Congrats on the new 70! And more than likely my next purchase....Is the divider between the two doors hinged?
Let us know what you think of her.


----------



## lawdog (Mar 9, 2008)

XTex,
Mine isn't, but he will work with you and do pretty much what ever you want.  He was great to work with.

Lawdog


----------



## capt dan (Mar 9, 2008)

Nice rig. I bet you feel pretty special getting to use that thing most of the year! Thats what I would call a "perk"!

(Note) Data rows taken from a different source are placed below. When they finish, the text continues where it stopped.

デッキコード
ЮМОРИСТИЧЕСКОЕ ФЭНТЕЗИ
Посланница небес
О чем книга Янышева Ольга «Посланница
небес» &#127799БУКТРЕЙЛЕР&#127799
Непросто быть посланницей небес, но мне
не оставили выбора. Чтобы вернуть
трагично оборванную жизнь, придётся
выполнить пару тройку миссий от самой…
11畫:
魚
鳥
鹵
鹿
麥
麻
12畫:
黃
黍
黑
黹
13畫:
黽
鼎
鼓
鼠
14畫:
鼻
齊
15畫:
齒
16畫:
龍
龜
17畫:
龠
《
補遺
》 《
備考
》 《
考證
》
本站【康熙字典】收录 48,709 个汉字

Can't wait to see the first big load in it!


----------



## xtexan (Mar 9, 2008)

I din't read all of your posts, but did you work directly w/ Travis? I have spoken w/ him and he seams like a nice guy....


----------



## lawdog (Mar 9, 2008)

yup, started off contacted some guy out of Alabama that sells for him and when he found out where I was located he gave me Travis's (? doesn't look right?) # and that they were manufactred 3 hrs from where I live.
Travis was great to work with, any questions I would just call him and he would answer.  I was going to be in San Angelo over the weekend and he had it waiting for me after our golf tourny, just picked it up and headed north.

Lawdog


----------



## lawdog (Mar 18, 2008)

Today was like torture, getting to smell the hickory and a little [font=verdana, Sans-Serif]*TBS*[/font] (check out that TBS), knowing there would be no reward @ the end of the day. 
Here are a few pics of the DPP on her seasoning smoke.



Sprayed her down with Pam, started w/ 2 splits on propane log starter, took it up to 300* with 5 splits for 2 hours and maintained 250* for 4 hours @ 1 split per hour. 
Temps were easy to adjust with bottom set intake and duel stacks, can't wait for first cook.
What a way to spend a monday @ work.

Lawdog


----------



## smok'n steve (Mar 18, 2008)

What--At work?  You lucky dog!!!   pardon the pun, if you will accept my request for a pardon, Sir.  I mean Please SIR!!!


----------



## lc in va (Mar 18, 2008)

cool rig. maybe you need to have a smf get together.


----------



## azbarbeque (Mar 26, 2008)

That is a great looking rig and I love seeing it towed behind that vehicle.

I am the Southwest Diamond Plate Distributor and I personally have been cooking on and using these units for over 3 years and I love them.  I have cooked on all the different models and love them all.  Very versitile and they hold temps great.

You will love using your 70 series.  Keep posting pics, especially once you get it all loaded down with food.

I just organized a competition here in AZ with 15 competitors and 8 of them were using Diamond Plate smokers, that's how popular they are out here.


----------